不動産が主な相続税対象の場合 不動産所有者のための相続税対策2
前回の「相続税改正の概要 不動産所有者のための相続税対策1」では、2015年1月1日に改正された相続税についておさらいいたしました。
次に、不動産が主な相続税対象となる場合の問題点をあげてみましょう。お分かりのように不動産は、お金のように分けることが難しいものです。
基本、財産分けでもめないためには、遺言書を作成して、相続財産の行き先をはっきりすることが必要です。しかし、分けるのが難しい、土地、アパート、一棟ビルやアパートなど分割せずにだれか一人に相続させる旨の遺言を残した場合、遺留分の問題が起きてきます。

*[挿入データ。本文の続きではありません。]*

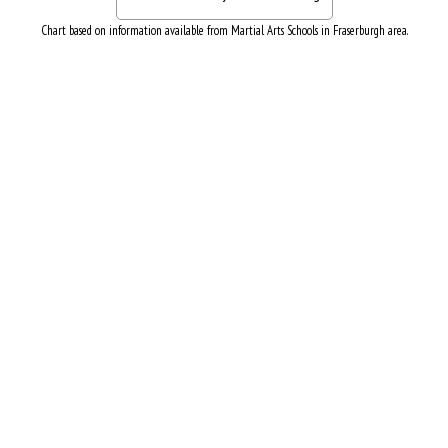
Chart based on information available from Martial Arts Schools in Fraserburgh area.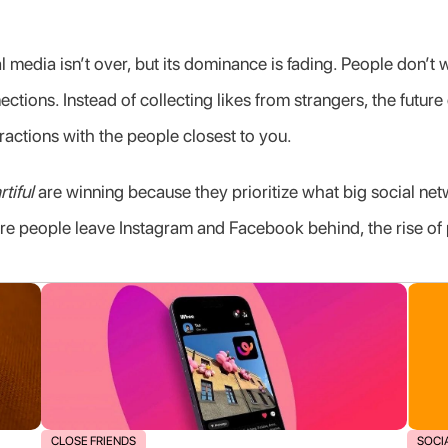
 media isn’t over, but its dominance is fading. People don’t 
ctions. Instead of collecting likes from strangers, the future 
ractions with the people closest to you.
rtiful
 are winning because they prioritize what big social net
re people leave Instagram and Facebook behind, the rise of pr
CLOSE FRIENDS
SOCI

遺留分とは、被相続人(亡くなった方)の兄弟姉妹以外の相続人に対して保証されている最低限の相続財産の割合をいい、この相続財産の保証割合分を侵害するような行為を失わせることを「遺留分減殺請求権」と言います。
ですので、不動産が相続財産の大半を占めるご家庭では、生命保険の活用、換金しやすいものに変える、小口に分割する、相続資産の棚卸により優良資産と不良資産の分割、などの対策が必要です。
では、相続税対策として取れる方法は、どのようなものがあるのでしょうか?
相続税対策の2つの方法
大きく分けて下記の2つになります。
① 資産を減らす
これは、生前にお金を使ってしまうことが、その代表的な方法ですが、そのほかに生前贈与を使い、お金や資産を物理的に移動させてしまうこと、生命保険を使うなども、含まれます。
② 資産を減らさず、相続税評価額を減らす
相続税は、相続税評価額を基礎に計算されます。ですので、もとになる相続税評価額を下げれば、相続税の節税になるわけです。

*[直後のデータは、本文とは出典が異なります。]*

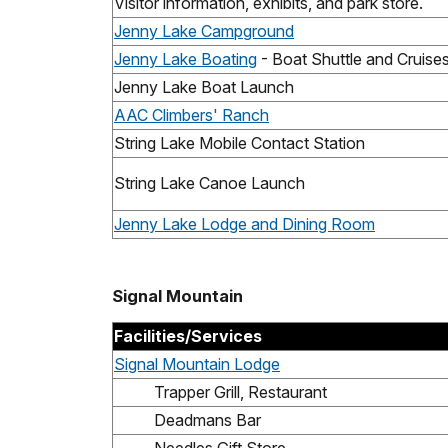
Visitor information, exhibits, and park store.
Jenny Lake Campground
Jenny Lake Boating
- Boat Shuttle and Cruise
Jenny Lake Boat Launch
AAC Climbers' Ranch
String Lake Mobile Contact Station
String Lake Canoe Launch
Jenny Lake Lodge and Dining Room
Signal Mountain
Facilities/Services
Signal Mountain Lodge
Trapper Grill, Restaurant
Deadmans Bar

たとえば、1億円の現金の相続税評価額は1億円ですが、それを賃貸マンションに変えれば、その土地建物評価額は、30%になります。さらに小規模宅地課税制度を使えば、なんと21%にも減額することができます。
これをまとめますと、金融資産を賃貸不動産に変えればトータル8割減も可能です。たとえば、金融資産1億円を賃貸不動産に変えた場合、最高税率55%が適用される方々は、55% x 80% = 44%、すなわち4400万円が節約できます。
しかし、不動産を使わなくても①の資産を減らすことによって実際の相続税対策をすることができます。それは、贈与を使う方法と生命保険を使う方法です。大体、相続資産1億円位まででしたら、これらの方法を使うことによって、相続税を回避することも可能になるケースもあります。
では具体的に資産が1億円の方の場合の相続税を見ていきましょう。配偶者と子供2人を相続人とするケース(一次相続)ですと、約315万円になります。
この315万円を節約するために、わざわざ高い不動産を買うことは、決してお勧めいたしません。不動産購入にかかるコストや購入後の値下がりリスクを考えれば、贈与を使った節税を行うべきです。
ただし、賃貸不動産を相続税対策で購入するのではなく、資産運用を目的として収益不動産を買い、それが相続税対策にもなるという考え方は大いにありうると思います。